▸ Exercise aim
Pull out each line below that contains the string "value", and copy those lines without changes.

Segment Open

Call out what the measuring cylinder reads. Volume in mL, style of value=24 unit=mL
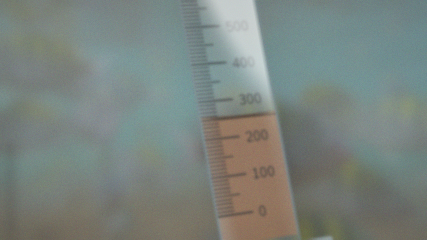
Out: value=250 unit=mL
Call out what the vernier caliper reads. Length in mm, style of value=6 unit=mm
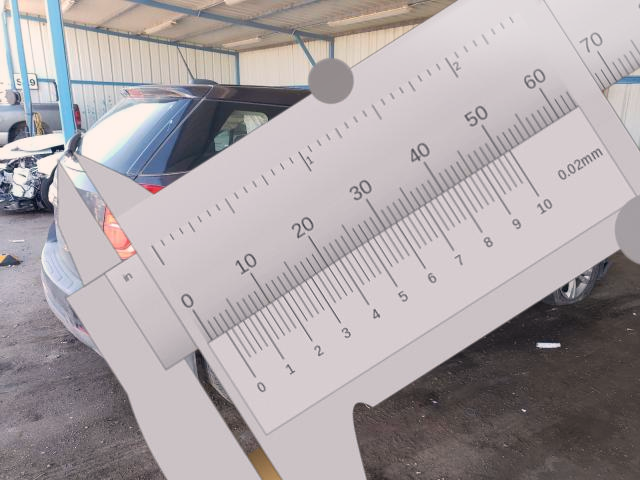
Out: value=2.4 unit=mm
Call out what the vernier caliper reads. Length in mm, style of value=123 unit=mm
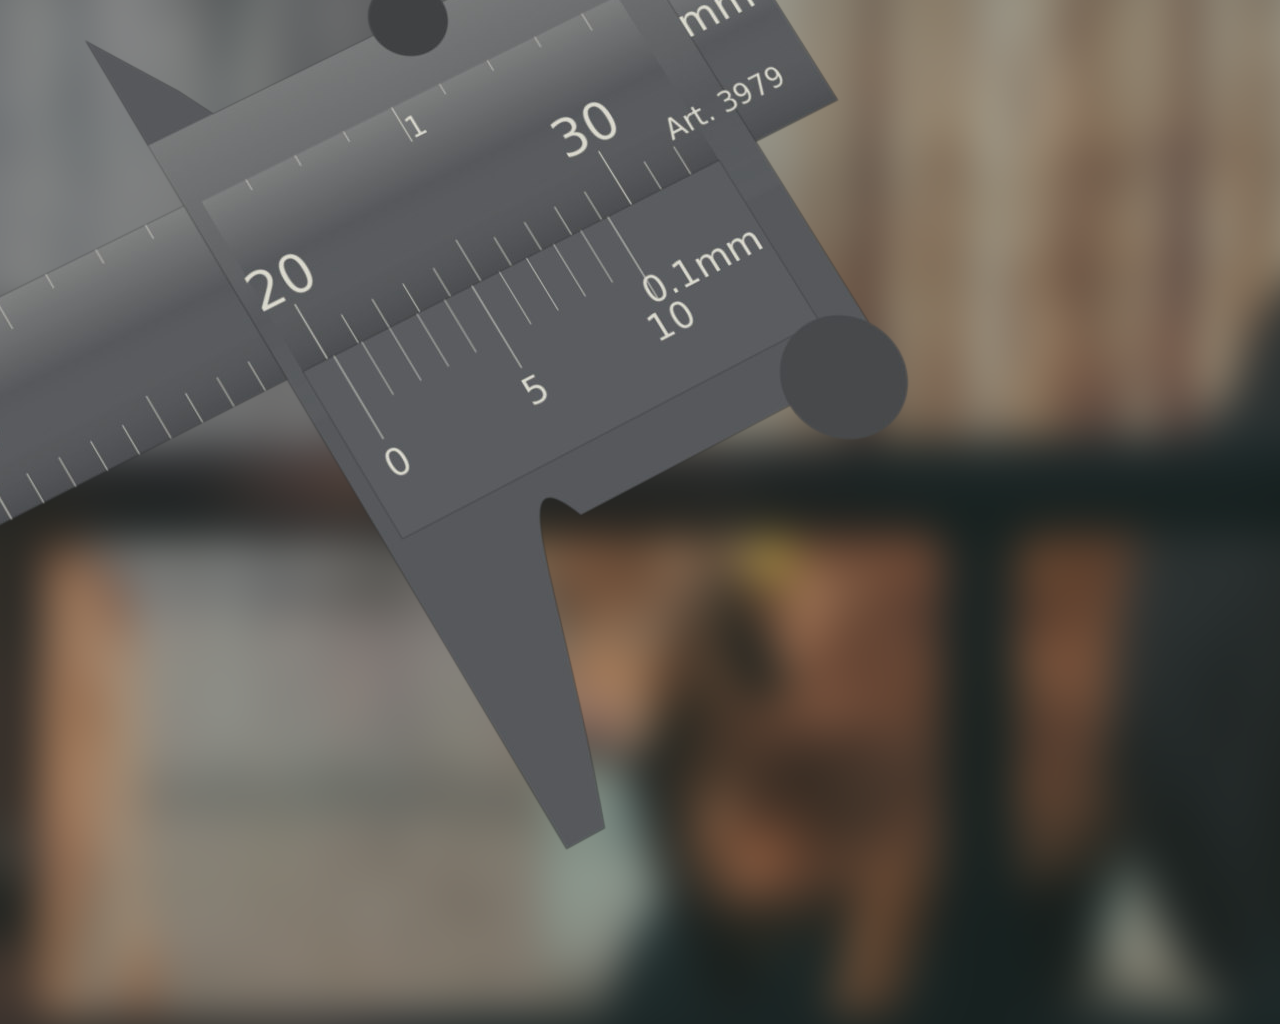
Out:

Segment Closed

▸ Solution to the exercise
Call out what the measuring cylinder reads. Volume in mL, style of value=24 unit=mL
Out: value=250 unit=mL
Call out what the vernier caliper reads. Length in mm, style of value=6 unit=mm
Out: value=2.4 unit=mm
Call out what the vernier caliper reads. Length in mm, style of value=123 unit=mm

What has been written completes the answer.